Copy out all lines bearing the word "analyze" from the listing below.

╭──

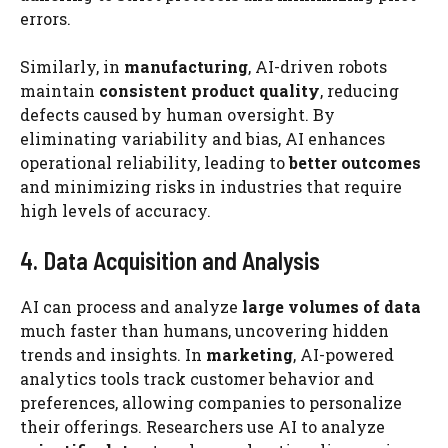
errors.
Similarly, in
manufacturing
, AI-driven robots
maintain
consistent product quality
, reducing
defects caused by human oversight. By
eliminating variability and bias, AI enhances
operational reliability, leading to
better outcomes
and minimizing risks in industries that require
high levels of accuracy.
4. Data Acquisition and Analysis
AI can process and analyze
large volumes of data
much faster than humans, uncovering hidden
trends and insights. In
marketing
, AI-powered
analytics tools track customer behavior and
preferences, allowing companies to personalize
their offerings. Researchers use AI to analyze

╰──

Result =>
AI can process and analyze
their offerings. Researchers use AI to analyze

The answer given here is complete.